Nº 4,5 e 6 – Recolha de materiais, madeiras e pedras, para construção de abrigos e casas para a população.

Nº 7 – Eu com o Dandi, que mais tarde foi promovido a capitão de Milícia.

Um abraço,
Manuel Resende
Alf Mil At da CCAÇ 2585/BCAÇ 2884

Fotos: © Manuel Resende (2010). Direitos reservados.
__________
Nota de M.R.:

Vd. último poste desta série em:

3 de Outubro de 2010 > Guiné 63/74 - P7075: Recortes de imprensa (33): A guerra do Alberto José dos Santos Antunes, ex-Fur Mil da CCaç 5 (Correio da Manhã)
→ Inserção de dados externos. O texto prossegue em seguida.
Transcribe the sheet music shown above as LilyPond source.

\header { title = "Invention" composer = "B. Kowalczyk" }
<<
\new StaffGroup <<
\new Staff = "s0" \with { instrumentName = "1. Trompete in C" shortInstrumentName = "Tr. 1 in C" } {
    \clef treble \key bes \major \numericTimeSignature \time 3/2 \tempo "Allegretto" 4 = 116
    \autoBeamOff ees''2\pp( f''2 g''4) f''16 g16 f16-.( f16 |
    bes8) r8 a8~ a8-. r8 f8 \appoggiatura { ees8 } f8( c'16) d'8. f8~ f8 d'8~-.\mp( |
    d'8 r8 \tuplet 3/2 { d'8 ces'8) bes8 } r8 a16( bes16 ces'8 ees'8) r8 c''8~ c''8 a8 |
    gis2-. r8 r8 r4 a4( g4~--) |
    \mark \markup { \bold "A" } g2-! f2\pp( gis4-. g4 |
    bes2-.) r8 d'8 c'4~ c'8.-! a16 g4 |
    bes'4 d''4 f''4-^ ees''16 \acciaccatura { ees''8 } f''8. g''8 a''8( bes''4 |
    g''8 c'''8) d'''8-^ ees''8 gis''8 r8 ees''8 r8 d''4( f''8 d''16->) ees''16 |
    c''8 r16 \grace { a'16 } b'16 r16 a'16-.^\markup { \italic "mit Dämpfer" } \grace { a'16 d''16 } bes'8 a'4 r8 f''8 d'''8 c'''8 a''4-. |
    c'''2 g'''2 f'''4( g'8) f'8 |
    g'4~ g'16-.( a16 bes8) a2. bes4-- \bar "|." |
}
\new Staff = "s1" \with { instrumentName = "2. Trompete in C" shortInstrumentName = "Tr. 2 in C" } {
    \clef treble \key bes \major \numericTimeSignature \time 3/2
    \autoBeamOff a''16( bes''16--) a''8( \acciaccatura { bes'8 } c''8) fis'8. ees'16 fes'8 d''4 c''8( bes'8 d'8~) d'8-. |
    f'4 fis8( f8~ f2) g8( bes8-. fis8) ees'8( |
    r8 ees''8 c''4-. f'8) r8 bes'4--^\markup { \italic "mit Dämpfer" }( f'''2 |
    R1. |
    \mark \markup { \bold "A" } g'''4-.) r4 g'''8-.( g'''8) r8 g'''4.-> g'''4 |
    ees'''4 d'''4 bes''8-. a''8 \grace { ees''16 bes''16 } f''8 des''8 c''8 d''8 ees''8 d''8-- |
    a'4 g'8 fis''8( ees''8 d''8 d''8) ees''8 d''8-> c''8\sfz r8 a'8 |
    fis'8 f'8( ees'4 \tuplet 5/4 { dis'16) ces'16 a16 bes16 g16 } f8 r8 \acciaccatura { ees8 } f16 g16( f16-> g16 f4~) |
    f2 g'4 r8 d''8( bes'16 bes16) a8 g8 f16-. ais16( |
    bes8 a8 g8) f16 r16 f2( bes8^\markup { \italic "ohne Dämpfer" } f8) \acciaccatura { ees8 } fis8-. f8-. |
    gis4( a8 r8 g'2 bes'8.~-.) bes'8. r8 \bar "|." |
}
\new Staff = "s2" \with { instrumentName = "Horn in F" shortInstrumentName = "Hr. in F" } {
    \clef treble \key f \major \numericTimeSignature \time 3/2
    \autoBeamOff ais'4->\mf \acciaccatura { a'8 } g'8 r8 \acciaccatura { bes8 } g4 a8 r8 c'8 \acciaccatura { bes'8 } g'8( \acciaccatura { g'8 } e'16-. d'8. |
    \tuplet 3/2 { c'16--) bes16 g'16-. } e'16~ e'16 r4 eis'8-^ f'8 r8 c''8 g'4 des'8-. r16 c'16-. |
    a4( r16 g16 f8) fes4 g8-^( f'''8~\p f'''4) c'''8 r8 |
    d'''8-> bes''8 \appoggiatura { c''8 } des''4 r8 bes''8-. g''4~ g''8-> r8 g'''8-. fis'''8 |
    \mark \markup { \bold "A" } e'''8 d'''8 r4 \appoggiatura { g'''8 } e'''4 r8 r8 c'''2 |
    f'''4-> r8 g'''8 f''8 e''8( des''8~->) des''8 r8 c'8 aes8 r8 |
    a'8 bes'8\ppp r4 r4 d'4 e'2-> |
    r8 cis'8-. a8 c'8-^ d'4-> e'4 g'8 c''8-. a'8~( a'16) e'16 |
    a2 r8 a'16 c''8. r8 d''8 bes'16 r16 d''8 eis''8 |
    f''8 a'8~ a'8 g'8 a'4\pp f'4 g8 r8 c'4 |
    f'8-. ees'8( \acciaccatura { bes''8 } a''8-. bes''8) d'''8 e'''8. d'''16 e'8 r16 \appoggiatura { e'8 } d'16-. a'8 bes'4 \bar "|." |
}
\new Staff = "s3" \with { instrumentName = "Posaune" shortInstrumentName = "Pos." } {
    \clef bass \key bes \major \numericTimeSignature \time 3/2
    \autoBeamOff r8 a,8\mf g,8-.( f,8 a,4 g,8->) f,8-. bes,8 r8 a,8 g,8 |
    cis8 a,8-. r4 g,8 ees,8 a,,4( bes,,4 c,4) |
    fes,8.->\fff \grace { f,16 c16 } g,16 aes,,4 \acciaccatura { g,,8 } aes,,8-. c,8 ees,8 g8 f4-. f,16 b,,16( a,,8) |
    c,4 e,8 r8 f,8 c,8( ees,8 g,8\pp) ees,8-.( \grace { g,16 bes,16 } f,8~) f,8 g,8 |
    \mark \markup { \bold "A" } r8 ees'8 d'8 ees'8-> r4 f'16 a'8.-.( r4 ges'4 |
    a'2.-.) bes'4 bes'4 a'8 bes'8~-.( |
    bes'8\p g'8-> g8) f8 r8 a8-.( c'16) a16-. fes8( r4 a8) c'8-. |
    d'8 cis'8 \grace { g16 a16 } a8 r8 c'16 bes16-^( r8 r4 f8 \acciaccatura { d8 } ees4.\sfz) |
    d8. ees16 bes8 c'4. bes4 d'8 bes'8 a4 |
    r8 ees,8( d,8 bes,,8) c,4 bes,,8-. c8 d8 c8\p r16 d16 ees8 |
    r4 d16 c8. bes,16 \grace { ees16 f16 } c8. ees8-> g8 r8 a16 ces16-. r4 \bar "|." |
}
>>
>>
(*) Vd. também o poste da CCAÇ 2585 do BCAÇ 2884:

14 de Setembro de 2007 > Guiné 63/74 - P2106: Tabanca Grande (33): Apresenta-se José Rodrigues Firmino, ex-Soldado Atirador (CCAÇ 2585 / BCAÇ 2884, Jolmete, 1969/71)

4 comentários:

Augusto disse...

De: Augusto Silva Santos
Para: Manuel Resende
Olá Camarada e Amigo!
Sempre com Jolmete por fundo, aqui estou eu a saudar-te por esta tua iniciativa.
Por tua influência, juntei-me a este blogue, por minha influência (julgo), decidiste publicar no Correio da Manhã a tua passagem pela Guiné, mas aqui bem mais completa e esclarecedora.
Sabes uma coisa curiosa? É que eu antes de ser chamado para o serviço militar, estive na marinha mercante dos 18 aos 21 anos, e um dos navios em que prestei serviço foi precisamente no "Niassa", embora só em 1970. Outra curiosidade. Sabes onde eu moro? Em Almada, e nessa altura residia muito perto do quartel onde te foste apresentar, mas que hoje já não existe. Com algum atraso, as nossa vidas andaram cruzadas (Almada / Niassa/ Guiné / Jolmete).
Sobre o célebre "Dandi". No meu tempo ele já era o Comandante da Companhia de Milícias do Pelundo, embora estivesse sempre no Jol, e já tinha sido agraciado com a cruz de guerra pelo General Spínola. Numa das operações (a mais difícil que me lembro), ele chegou a ser ferido com um tiro numa perna. Era de facto um excelente guerrilheiro. Numa ocasião, para escaparmos a uma emboscada do IN, lembro-me que ele nos levou por um trilho de caça muito antigo que, segundo o próprio "Dandi", já não passavam por lá pessoas há alguns anos. Também me lembro de irmos fazer segurança ao local onde morreram o Alferes Mosca e os 3 Majores, para o General Spínola ir lá depôr uma coroa de flores, acto que sempre praticou enquanto se manteve na Guiné.
Um Grade Abraço,
Augusto Silva Santos

Anónimo disse...

Caro Manuel Resende,
Um testemunho que honra quem o prestou. E digo isto porque vejo, sobretudo, a exaltação das qualidades dos outros e o apagamento das próprias. Um testemunho muito diferente da maioria dos que são publicados no CM.
E tenho muito gosto em dizer isto. É que fomos camaradas no Batalhão Independente de Infantaria 18 (BII 18) nos Arrifes, onde estive como cabo-miliciano entre Julho de 68 e Abril de 69, quando fui mobilizado, em rendição individual, para Angola. Em Janeiro ainda devia estar a dar instrução.
Um abraço,
Carlos Cordeiro

alma disse...

Por vezes penso por onde andaram e andam os meus Camaradas de Recruta
e Especialidade.Ora,cá está um,és
tu Resende.Em Vendas Novas,devias
ser do 3ºPelotão-Ten.Oliveira.Tam-
bém pertence à Tabanca,o Pinto,que
então Cabo-Miliciano,nos dava ins-
trução de Armamento.

Um Abraço.

Jorge Cabral

Manuel Carvalho disse...

Caro Manuel Resende

Lembras-te quando voces chegaram ao Jol, precisamente no primeiro dia á noite, depois do jantar, nos a jogar a lerpa a vinte escudos a casadela, com maços de notas em cima da mesa ? Voces foram convidados para jogar mas ninguem aceitou.Uma brincadeira para impressionar os periquitos.
O que dizes dos nossos militares africanos assino por baixo.O Augusto Balanta tinha um filho pequenino que miudo reguila, o Antonio ´Fula, o Mamadu So´, perdeu uma perna numa mina não e verdade?
Que sera feito daquela gente? A Maria lavadeira que força que aquela moça tinha. Aquela lavadeira pequenina acho que se chamava Amelia era a minha lavadeira.
Tinhamos vinte e poucos anos eramos uns miudos.